Task set »
• 1. Answer these questions from the symbol-type descriptions:
(a) What does the letter A say about a symbol's value?
(b) By what other name is the uninitialized data section known?
(c) What does a lowercase symbol type usually indicate?
• 2. Using the symbol-type descriptions, decide whether each statement agrees with the text. Answer yes or no and quote the words that settle it.
(a) Common symbols are initialized data.
(b) An uppercase symbol type marks a global symbol.
(c) The type G marks a data section meant for large objects.
• 3. Carry on with the symbol-type descriptions from the point where they stop.

Supplied passage »
[Start]
The symbol type. At least the following types are used; others are, as well, depending on the object file format. If lowercase, the symbol is usually local; if uppercase, the symbol is global (external). There are however a few lowercase symbols that are shown for special global symbols (u, v and w).
>A
The symbol’s value is absolute, and will not be changed by further linking.
>
>B
b
The symbol is in the uninitialized data section (known as BSS).
>
>C
The symbol is common. Common symbols are uninitialized data. When linking, multiple common symbols may appear with the same name. If the symbol is defined anywhere, the common symbols are treated as undefined references. For more details on common symbols, see the discussion of –warn-common in Linker options in The GNU linker.
>
>D
d
The symbol is in the initialized data section.
>
>G
g
The symbol is in an initialized data section for small objects. Some object file formats permit more efficient access to small data objects, such as a global int variable as opposed to a large global array.
[End]
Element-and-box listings
[Start]
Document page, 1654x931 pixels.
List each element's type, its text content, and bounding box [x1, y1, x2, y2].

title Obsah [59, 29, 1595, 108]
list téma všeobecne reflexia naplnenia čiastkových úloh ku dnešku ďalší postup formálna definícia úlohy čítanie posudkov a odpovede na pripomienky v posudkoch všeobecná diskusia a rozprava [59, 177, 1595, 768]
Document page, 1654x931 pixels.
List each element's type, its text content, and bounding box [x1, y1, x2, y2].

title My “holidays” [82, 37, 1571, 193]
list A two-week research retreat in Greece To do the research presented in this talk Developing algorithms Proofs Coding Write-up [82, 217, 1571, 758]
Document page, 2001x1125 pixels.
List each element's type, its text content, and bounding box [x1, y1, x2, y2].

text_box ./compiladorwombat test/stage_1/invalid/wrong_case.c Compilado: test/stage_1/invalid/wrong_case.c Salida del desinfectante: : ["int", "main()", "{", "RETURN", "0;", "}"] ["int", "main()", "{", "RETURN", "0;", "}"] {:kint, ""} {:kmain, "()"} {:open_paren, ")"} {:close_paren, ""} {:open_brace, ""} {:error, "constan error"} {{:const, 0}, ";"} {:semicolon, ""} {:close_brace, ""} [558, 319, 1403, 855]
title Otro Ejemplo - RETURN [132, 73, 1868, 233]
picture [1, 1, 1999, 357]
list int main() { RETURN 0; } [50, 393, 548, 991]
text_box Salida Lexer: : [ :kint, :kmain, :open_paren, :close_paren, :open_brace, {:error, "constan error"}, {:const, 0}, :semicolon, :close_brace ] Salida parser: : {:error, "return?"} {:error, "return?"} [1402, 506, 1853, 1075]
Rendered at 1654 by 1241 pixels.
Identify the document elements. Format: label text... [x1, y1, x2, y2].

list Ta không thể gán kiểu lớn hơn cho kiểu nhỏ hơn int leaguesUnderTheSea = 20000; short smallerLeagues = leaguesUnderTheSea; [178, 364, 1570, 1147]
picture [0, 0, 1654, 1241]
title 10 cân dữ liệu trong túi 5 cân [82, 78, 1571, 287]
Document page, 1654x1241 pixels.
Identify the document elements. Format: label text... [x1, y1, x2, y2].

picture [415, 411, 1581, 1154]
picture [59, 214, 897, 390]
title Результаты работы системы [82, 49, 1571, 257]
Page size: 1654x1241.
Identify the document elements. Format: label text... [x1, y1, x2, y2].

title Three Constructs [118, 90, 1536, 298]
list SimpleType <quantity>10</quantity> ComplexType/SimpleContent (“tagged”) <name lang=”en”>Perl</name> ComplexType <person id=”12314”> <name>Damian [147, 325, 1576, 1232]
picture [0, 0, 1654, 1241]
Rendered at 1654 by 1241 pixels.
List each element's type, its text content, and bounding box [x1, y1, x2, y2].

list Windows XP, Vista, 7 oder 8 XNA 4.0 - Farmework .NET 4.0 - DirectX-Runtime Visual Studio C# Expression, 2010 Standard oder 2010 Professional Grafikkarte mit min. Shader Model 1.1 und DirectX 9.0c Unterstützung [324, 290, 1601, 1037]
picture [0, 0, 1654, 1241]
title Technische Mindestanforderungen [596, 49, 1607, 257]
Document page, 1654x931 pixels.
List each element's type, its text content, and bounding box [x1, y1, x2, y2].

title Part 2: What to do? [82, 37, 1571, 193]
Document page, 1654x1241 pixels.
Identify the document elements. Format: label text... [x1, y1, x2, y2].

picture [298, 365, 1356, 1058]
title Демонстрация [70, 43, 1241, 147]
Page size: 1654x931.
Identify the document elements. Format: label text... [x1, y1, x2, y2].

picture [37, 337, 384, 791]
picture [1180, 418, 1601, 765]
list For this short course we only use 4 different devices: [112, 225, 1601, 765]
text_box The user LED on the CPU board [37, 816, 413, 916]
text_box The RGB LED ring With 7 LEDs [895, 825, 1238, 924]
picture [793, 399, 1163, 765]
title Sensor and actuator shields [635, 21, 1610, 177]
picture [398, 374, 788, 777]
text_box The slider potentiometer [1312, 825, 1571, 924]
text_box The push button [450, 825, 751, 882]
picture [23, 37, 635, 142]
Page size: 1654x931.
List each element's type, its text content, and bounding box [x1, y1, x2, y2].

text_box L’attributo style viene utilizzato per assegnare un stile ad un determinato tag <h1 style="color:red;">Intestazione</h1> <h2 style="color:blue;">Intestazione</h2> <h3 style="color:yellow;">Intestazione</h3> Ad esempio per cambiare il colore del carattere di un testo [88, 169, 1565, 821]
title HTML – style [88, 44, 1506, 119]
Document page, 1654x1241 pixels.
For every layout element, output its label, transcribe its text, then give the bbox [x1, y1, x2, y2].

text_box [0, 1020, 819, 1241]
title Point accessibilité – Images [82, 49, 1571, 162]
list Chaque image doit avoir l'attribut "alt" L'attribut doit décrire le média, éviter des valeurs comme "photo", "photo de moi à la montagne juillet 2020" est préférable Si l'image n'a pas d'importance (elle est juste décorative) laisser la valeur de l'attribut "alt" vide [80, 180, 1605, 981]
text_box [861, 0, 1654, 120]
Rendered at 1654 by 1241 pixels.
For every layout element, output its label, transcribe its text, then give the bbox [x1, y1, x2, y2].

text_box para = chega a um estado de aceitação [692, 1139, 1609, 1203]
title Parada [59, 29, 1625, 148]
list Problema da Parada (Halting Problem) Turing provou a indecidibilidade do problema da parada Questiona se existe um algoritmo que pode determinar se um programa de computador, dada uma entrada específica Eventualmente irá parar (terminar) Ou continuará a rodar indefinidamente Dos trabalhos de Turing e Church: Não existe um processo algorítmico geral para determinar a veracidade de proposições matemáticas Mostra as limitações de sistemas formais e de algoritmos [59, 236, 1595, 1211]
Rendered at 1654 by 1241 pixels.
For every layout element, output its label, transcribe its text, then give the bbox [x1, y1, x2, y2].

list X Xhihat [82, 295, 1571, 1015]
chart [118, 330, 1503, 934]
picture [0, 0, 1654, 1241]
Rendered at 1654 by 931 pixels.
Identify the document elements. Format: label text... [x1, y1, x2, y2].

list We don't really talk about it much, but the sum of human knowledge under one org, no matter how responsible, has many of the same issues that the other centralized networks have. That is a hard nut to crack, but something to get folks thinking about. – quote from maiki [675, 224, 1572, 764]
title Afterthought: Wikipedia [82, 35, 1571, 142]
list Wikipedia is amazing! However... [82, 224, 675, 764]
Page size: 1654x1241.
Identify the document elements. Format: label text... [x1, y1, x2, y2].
[End]
Responses »
• 1.
(a) The value is absolute and will not be changed by further linking.
(b) BSS.
(c) That the symbol is local.

• 2.
(a) No: "Common symbols are uninitialized data."
(b) Yes: "if uppercase, the symbol is global (external)."
(c) No: "The symbol is in an initialized data section for small objects."

• 3.
>
>i
For PE format files this indicates that the symbol is in a section specific to the implementation of DLLs. For ELF format files this indicates that the symbol is an indirect function. This is a GNU extension to the standard set of ELF symbol types. It indicates a symbol which if referenced by a relocation does not evaluate to its address, but instead must be invoked at runtime. The runtime execution will then return the value to be used in the relocation.
>
>I
The symbol is an indirect reference to another symbol.
>
>N
The symbol is a debugging symbol.
>
>p
The symbols is in a stack unwind section.
>
>R
r
The symbol is in a read only data section.
>
>S
s
The symbol is in an uninitialized data section for small objects.
>
>T
t
The symbol is in the text (code) section.
>
>U
The symbol is undefined.
>
>u
The symbol is a unique global symbol. This is a GNU extension to the standard set of ELF symbol bindings. For such a symbol the dynamic linker will make sure that in the entire process there is just one symbol with this name and type in use.
>
>V
v
The symbol is a weak object. When a weak defined symbol is linked with a normal defined symbol, the normal defined symbol is used with no error. When a weak undefined symbol is linked and the symbol is not defined, the value of the weak symbol becomes zero with no error. On some systems, uppercase indicates that a default value has been specified.
>
>W
w
The symbol is a weak symbol that has not been specifically tagged as a weak object symbol. When a weak defined symbol is linked with a normal defined symbol, the normal defined symbol is used with no error. When a weak undefined symbol is linked and the symbol is not defined, the value of the symbol is determined in a system-specific manner without error. On some systems, uppercase indicates that a default value has been specified.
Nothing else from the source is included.